S'agit-il d'apprendre à s'adapter au monde ou à le transformer?
L'école apparaît bien aujourd'hui comme un lieu d'adaptation des
jeunes au monde, c'est-à-dire à la société telle qu'elle est. Dans
ces conditions, quel est le rôle des «pratiques innovantes» : aider
le système scolaire à survivre dans sa fonction d'adaptation à la
société telle qu'elle est ou bien donner à ces jeunes les moyens de
s'attaquer à une transformation du monde et de la société ? Du
choix qui sera fait dépendent non seulement les pratiques
pédagogiques, mais aussi l'inscription de chacun dans le rapport au
savoir. Le savoir doit-il être «transmis» dans une relation
dogmatique aux «sciences»; ou doit-il être «construit», dans une
démarche de constant questionnement ? Et la mise en question des
savoirs n'est-elle pas en même temps mise en question des
pouvoirs ? À partir de cette interrogation, on comprend le sens
d'un certain nombre de résistances à un certain nombre
d'innovations... (Atelier de travail : valeurs et innovations,
2000)
Malgré ces difficultés à la cerner, l'innovation est cependant
encouragée dans le domaine de la formation initiale et continue,
depuis les années soixante-dix. Cela conduit à une situation
paradoxale. « Lorsqu'elle s'intègre effectivement à la culture et
aux pratiques professionnelles communes, ses promoteurs estiment
souvent qu'elle est trahie par les dispositions prises par
l'institution. Lorsqu'elle garde à leurs yeux sa pureté
originelle, elle ne parvient pas à dépasser les étroites limites
des militants de la cause pédagogique »
(Clerc (2000))
Si l'innovation est moteur de changements, ces changements sont
contrôlés au sein d'un subtile articulation entre un pouvoir
centralisé et des marges de manoeuvre localisées, changements qui
témoignent d'un rapport de forces contradictoires existant au sein
même de l'institution. S'affrontent dans un rapport de forces
contradictoires l'innovation structurelle, correspondant à la
culture dominante et donc chargée de normes, de valeurs et
d'idéologie, et l'innovation dans l'action qui supposerait une
autonomie suffisante des acteurs pour produire et développer des
innovations transformatrices des praxis.
L'analyse du projet comme innovation impulsée
institutionnellement tout d'abord, puis comme moyen pour permettre
l'innovation pédagogique va permettre d'éclairer ces propos.

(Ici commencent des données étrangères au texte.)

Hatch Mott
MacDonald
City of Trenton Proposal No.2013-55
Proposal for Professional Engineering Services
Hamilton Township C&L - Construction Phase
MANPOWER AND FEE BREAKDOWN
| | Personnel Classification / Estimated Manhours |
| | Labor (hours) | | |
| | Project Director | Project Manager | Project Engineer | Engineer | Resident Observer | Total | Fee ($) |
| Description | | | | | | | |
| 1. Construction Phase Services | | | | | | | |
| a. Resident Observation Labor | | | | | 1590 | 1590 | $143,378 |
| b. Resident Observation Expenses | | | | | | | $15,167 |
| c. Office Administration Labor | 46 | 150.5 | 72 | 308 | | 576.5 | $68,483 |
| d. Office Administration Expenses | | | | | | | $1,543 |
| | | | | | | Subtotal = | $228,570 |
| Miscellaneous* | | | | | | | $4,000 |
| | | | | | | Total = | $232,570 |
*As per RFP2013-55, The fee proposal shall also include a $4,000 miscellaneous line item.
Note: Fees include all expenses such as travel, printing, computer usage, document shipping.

Devenue un moyen « utile » institutionnellement pour développer
sur le plan local la mise en oeuvre de nouvelles pratiques,
l'innovation s'inscrit dans un contexte de changement : changement
organisationnel et changement de pratiques comme réponse à
l'accueil d'un public élargi. Pièce maîtresse du changement
organisationnel, « le projet d'établissement est une mise en oeuvre
concrète de valeurs choisies par la communauté qui y travaille, de
manière délibérée, volontaire et déclarée publiquement »
(Cros (1997)).
Né en 1982, période où les valeurs démocratiques étaient
officiellement affichées politiquement, le projet a pour objectif
de rendre cohérent l'ensemble des activités d'un établissement et
nécessite d'avoir identifié préalablement les objectifs
prioritaires adaptés au contexte (Réforme des collèges : 1982).
Étendu à l'ensemble des établissements en 1989, avec la loi
d'orientation de Lionnel Jospin, (Ministre de l'Éducation Nationale
en France de l'époque), il devient la pièce incontournable du
changement, par laquelle s'obtiennent des moyens supplémentaires.

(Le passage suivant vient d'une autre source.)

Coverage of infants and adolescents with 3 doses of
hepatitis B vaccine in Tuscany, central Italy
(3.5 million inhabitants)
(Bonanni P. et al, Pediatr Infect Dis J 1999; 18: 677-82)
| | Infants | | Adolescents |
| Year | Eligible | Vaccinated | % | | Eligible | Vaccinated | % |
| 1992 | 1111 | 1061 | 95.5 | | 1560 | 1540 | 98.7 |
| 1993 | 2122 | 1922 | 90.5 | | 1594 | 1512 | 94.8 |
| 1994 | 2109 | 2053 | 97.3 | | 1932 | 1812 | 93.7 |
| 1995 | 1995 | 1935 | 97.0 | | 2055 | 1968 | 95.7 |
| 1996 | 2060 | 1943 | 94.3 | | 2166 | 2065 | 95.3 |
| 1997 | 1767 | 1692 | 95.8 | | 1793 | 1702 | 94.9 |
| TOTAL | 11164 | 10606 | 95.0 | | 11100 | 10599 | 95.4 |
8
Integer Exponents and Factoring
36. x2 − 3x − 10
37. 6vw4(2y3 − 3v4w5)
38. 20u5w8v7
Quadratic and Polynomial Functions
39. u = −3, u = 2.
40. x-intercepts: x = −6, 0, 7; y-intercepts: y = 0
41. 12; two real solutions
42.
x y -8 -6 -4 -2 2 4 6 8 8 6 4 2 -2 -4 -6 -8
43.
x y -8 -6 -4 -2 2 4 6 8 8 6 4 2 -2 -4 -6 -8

L'hypothèse qui a présidé à la mise en place des projets était la
suivante :
« Si tous les principes » éducatifs sont de même valeurs, « tous
ne sont pas également adaptés à une situation. La méthodologie
d'élaboration du projet d'établissement repose donc sur un
programme en trois temps :
- analyse des besoins qui nécessite une vaste concertation sans
contrainte...
- classement des objectifs et dégagement des priorités...
-
choix des moyens » (Derouet (2000)).
Cette méthodologie, construite afin de pouvoir élaborer un projet
adapté à la situation (Figari
(1991)), est issue d'une analyse de pratiques innovantes
conduites par des acteurs engagés dans des pratiques perçues comme
« des réussites remarquables »
(Obin (2000)).
Quelques remarques sont cependant à émettre. En effet, cette
méthodologie peut être utilisée quel que soit l'objectif politique
de l'établissement : qu'il tente de s'inscrire dans le panel des
meilleurs établissements, ayant le taux de réussite aux examens ou
qu'il tente de trouver une réponse, pour arrêter l'injustice et
l'élitisme, en pratiquant une politique pédagogique de
discrimination positive
(Dupuis (1998);
Demeuze (2000)).
Elle fait, par ailleurs, abstraction des conditions nécessaires à
la mise en oeuvre, à savoir l'adhésion des acteurs au projet et aux
valeurs qu'il véhicule
(Ranjard (1997)).
La mise en place des projets repose sur deux implicites :
-
les directives nationales n'étant plus efficientes, car perçues
sur le terrain comme étant trop éloignées des préoccupations
locales, il est supposé qu'un accord, sur le projet prioritaire à
conduire au sein d'un établissement en fonction de ses besoins
spécifiques, soit réalisable. La somme des projets locaux
pouvant à terme redonner une certaine cohérence à cette grande
machine qu'est l'éducation nationale.
-
l'implication des acteurs, dans un travail de concertation est
indispensable et c'est à la même période que se développe en
France, la problématique de la professionnalisation.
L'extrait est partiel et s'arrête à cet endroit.